Some bits from #wikimedia-cloud-admin during the incident:

[00:22]  <  paladox>	Krenair bd808 from what i can tell the problem started at "[23:10:38] (uk time)" (maybe a little earlier but i started getting notified at that time)
...
[00:40]  <  chasemp>	this looks off
[00:40]  <  chasemp>	cloudcontrol1003:~# neutron l3-agent-list-hosting-router cloudinstances2b-gw
[00:40]  <  chasemp>	| 8af5d8a1-2e29-40e6-baf0-3cd79a7ac77b | cloudnet1003 | True           | :-)   | active   |
[00:40]  <  chasemp>	| 970df1d1-505d-47a4-8d35-1b13c0dfe098 | cloudnet1004 | True           | :-)   | active   |
...
[00:44]  <  chasemp>	cloudnet1004:~# cat /var/lib/neutron/ha_confs/d93771ba-2711-4f88-804a-8df6fd03978a/state
[00:44]  <  chasemp>	master
...
[00:45]  <  chasemp>	cloudnet1003:~# cat /var/lib/neutron/ha_confs/d93771ba-2711-4f88-804a-8df6fd03978a/state
[00:45]  <  chasemp>	master
...
[00:49]  <  chasemp>	# Do not reschedule the dataplane components
[00:49]  <  chasemp>	# just because a control plane l3-agent is maint
[00:49]  <  chasemp>	# or restarted.

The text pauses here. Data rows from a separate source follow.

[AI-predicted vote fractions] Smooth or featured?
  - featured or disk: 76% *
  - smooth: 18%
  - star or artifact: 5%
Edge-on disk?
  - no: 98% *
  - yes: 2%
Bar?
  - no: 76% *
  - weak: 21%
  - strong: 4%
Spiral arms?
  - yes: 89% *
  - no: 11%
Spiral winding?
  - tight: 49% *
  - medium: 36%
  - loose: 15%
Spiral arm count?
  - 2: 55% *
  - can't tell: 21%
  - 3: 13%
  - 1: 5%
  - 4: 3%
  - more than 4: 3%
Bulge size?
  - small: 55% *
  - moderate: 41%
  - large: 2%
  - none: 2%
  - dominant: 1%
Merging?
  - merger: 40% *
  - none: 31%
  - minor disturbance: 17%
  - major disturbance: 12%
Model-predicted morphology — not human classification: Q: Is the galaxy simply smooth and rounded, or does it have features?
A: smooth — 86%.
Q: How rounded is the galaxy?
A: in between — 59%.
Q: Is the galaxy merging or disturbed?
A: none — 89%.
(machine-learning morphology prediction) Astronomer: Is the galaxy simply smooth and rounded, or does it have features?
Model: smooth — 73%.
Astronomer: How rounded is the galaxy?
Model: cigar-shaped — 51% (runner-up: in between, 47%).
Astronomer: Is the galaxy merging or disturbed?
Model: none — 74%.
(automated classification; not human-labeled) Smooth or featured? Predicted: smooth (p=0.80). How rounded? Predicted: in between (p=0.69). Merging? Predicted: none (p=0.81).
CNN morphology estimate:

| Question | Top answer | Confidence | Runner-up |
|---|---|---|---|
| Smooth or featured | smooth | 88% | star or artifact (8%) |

This also means it will not get changes
[00:49]  <  chasemp>	# so we need to monitor l3-agent state administratively.
[00:49]  <  chasemp>	allow_automatic_l3agent_failover = false
[00:49]  <  chasemp> modules/openstack/templates/mitaka/neutron/neutron.conf.erb
[00:50]  <  chasemp>	I thought that means "don't fool with active/passive failover just bc the service restarts"
[00:50]  <  chasemp>	but apparently that is broke down
[00:50]  <  chasemp>	someone will have to investigate that business, seems fishy
[00:51]  <  chasemp>	I would consider removing the auto restart notify in puppet for l3-agent for now :)

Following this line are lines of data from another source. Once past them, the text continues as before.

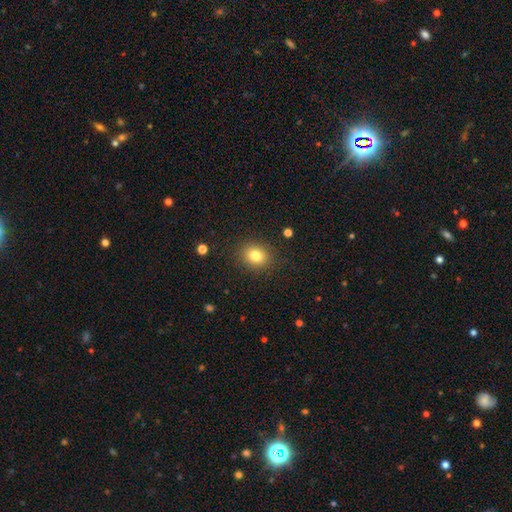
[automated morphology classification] A smooth galaxy with no disk features (80%) that is round (70%). Merging: none (88%).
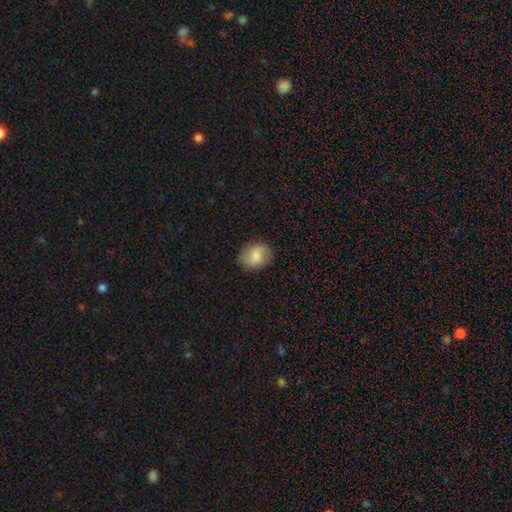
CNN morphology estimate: Overall: smooth (73%). How rounded: in between (50%; round 49%). Merging: none (84%).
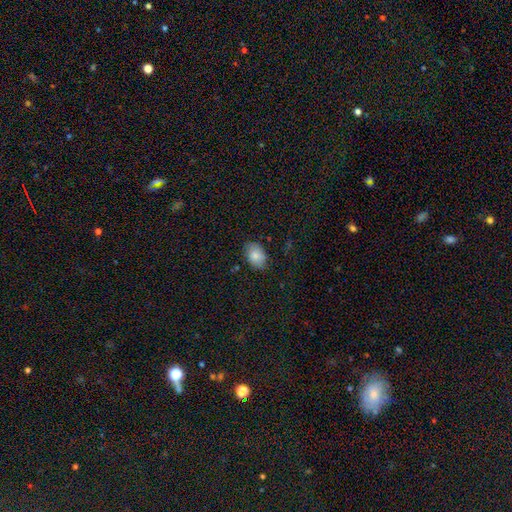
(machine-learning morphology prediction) Smooth or featured: smooth — 84% (featured or disk — 9%)
How rounded: in between — 82% (round — 17%)
Merging: none — 79% (minor disturbance — 16%)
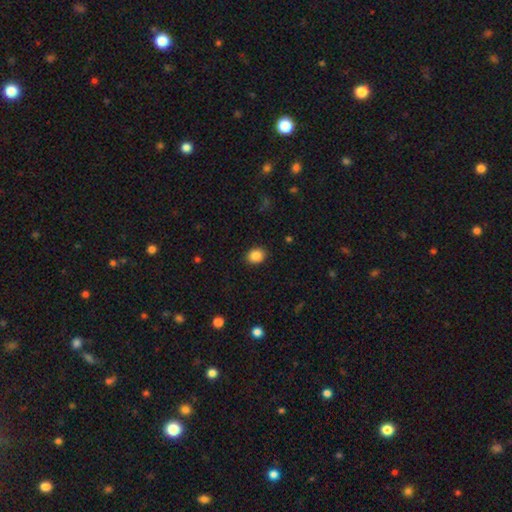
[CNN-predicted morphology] The model was most divided on "how rounded": round: 52%, in between: 47%, cigar-shaped: 1%. More confident: merging — none (89%); smooth or featured — smooth (87%).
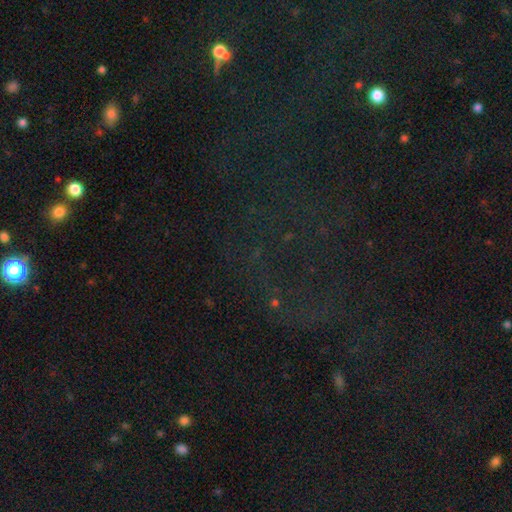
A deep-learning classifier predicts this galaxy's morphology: Smooth or featured? star or artifact (73%)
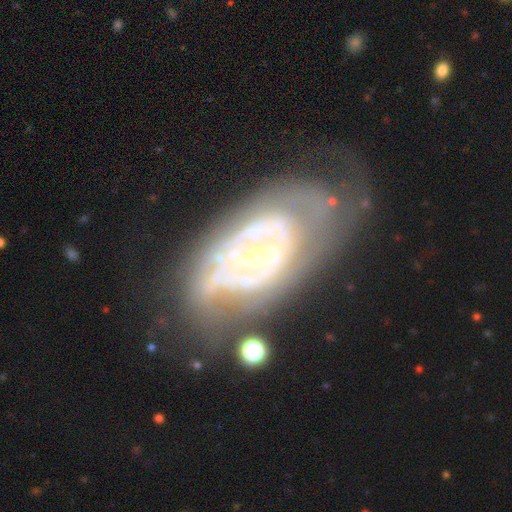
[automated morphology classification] Smooth or featured: featured or disk — 81% (smooth — 12%)
Edge-on disk: no — 93% (yes — 7%)
Bar: no — 64% (weak — 24%)
Spiral arms: yes — 68% (no — 32%)
Spiral winding: tight — 63% (medium — 27%)
Spiral arm count: can't tell — 48% (2 — 30%)
Bulge size: small — 71% (moderate — 23%)
Merging: none — 44% (major disturbance — 26%)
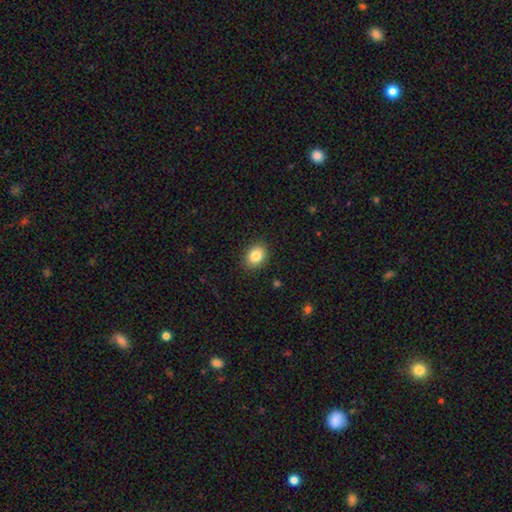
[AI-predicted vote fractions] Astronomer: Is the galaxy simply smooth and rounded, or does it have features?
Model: smooth — 84%.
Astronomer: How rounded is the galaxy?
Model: in between — 54% (runner-up: round, 45%).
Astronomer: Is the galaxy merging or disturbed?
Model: none — 89%.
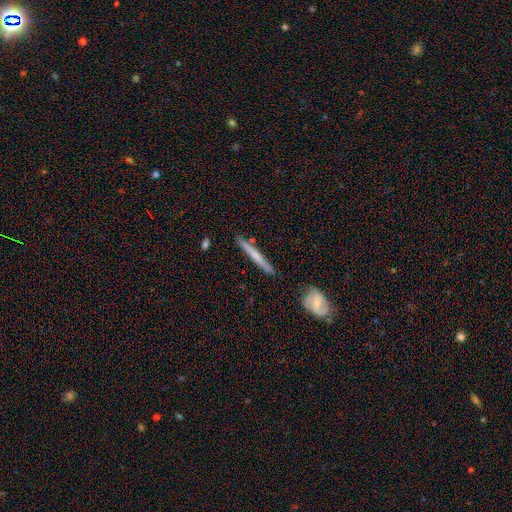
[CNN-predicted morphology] This appears to be a smooth galaxy with no disk features (54%) that is cigar-shaped (96%). Merging: none (86%).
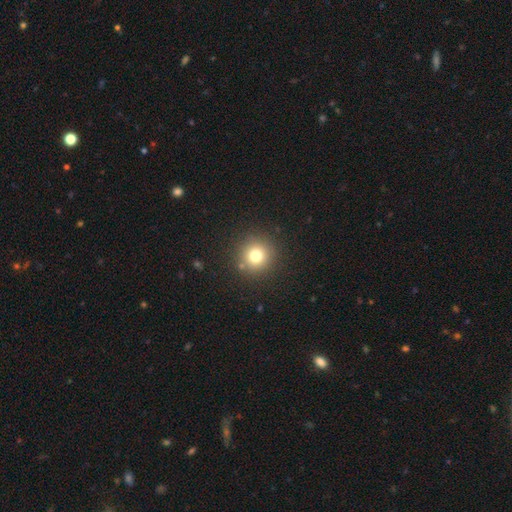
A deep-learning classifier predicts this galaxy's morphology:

@aborrero, one actionable from this: we need a better runbook for debugging neutron problems. There are crumbs at https://wikitech.wikimedia.org/wiki/Portal:Cloud_VPS/Admin/Neutron but they are a bit confusing to try and follow.

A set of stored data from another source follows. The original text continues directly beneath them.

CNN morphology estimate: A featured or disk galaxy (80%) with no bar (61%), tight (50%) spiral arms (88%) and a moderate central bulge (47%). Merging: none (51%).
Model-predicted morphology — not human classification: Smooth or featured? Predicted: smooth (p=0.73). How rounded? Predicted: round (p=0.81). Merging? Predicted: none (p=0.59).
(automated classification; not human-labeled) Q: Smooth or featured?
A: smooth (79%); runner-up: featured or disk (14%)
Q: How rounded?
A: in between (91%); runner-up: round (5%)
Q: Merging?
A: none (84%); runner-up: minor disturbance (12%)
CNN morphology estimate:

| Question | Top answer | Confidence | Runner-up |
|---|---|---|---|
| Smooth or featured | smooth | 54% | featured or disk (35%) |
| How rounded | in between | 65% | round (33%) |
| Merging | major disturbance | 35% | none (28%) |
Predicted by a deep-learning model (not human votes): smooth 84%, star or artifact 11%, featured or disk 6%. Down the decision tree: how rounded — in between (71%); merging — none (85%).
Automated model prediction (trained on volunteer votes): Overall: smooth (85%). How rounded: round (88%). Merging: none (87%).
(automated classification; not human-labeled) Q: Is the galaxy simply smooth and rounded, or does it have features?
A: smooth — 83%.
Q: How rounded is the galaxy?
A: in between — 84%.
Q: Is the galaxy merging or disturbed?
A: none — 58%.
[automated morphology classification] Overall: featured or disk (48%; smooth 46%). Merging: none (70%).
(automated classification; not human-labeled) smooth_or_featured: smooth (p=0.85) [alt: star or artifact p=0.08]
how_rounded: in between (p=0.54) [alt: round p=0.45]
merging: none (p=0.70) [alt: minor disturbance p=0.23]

aborrero renamed this task from Network failure around eqiad1-r (cloud-vps neutron) to cloudvps: neutron issue with split brain.Nov 7 2018, 9:24 AM
aborrero claimed this task.
aborrero updated the task description. (Show Details)
aborrero moved this task from Inbox to Doing on the cloud-services-team (Kanban) board.

Several things here:

regarding the split brain issue itself:

  • ideally, we could set some puppet mechanism to ensure only a given l3-agent is in 'active' mode. But we don't have much integration between neutron state/live configuration (what lives in the DB) and puppet, which restrict our ability to programatically ensure neutron configuration/state sanity.
  • we could, in the short term, disable l3-agent service refresh when puppet changes happens (the subscribe mechanism in openstack::neutron::l3_agent).
  • @chasemp suggested we should investigate the allow_automatic_l3agent_failover = false setting in neutron.conf

Since is not the first time we suffer the issue, I will be working on this right now.

Change 472118 had a related patch set uploaded (by Arturo Borrero Gonzalez; owner: Arturo Borrero Gonzalez):
[operations/puppet@production] cloudvps: neutron: don't restart l3-agent on config changes

https://gerrit.wikimedia.org/r/472118

Change 472118 merged by Arturo Borrero Gonzalez:
[operations/puppet@production] cloudvps: neutron: don't restart l3-agent on config changes

https://gerrit.wikimedia.org/r/472118

I guess we can close this now and reopen if necessary.